**What is expected**
Search the data for the string "κατάσταση" and copy each line where it turns up.

═════ Material for the task

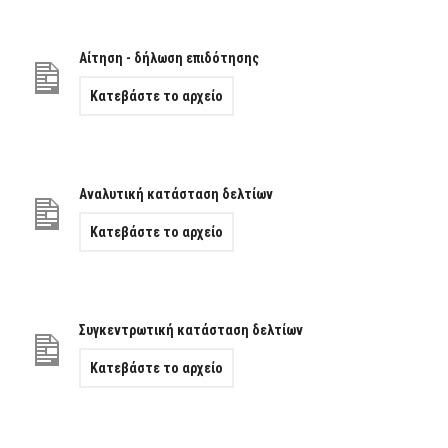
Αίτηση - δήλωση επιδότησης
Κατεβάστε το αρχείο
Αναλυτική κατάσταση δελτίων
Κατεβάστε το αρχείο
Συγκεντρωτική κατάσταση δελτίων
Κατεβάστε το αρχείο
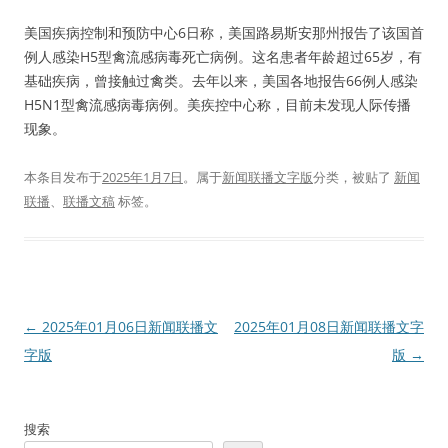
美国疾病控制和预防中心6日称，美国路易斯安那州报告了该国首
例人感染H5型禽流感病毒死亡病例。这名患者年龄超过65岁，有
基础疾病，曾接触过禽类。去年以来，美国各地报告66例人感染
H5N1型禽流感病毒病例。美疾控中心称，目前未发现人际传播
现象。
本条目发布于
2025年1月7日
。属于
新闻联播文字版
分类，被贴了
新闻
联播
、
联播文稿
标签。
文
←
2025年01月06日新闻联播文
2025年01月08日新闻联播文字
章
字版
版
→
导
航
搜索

══════════

**Task result**
Αναλυτική κατάσταση δελτίων
Συγκεντρωτική κατάσταση δελτίων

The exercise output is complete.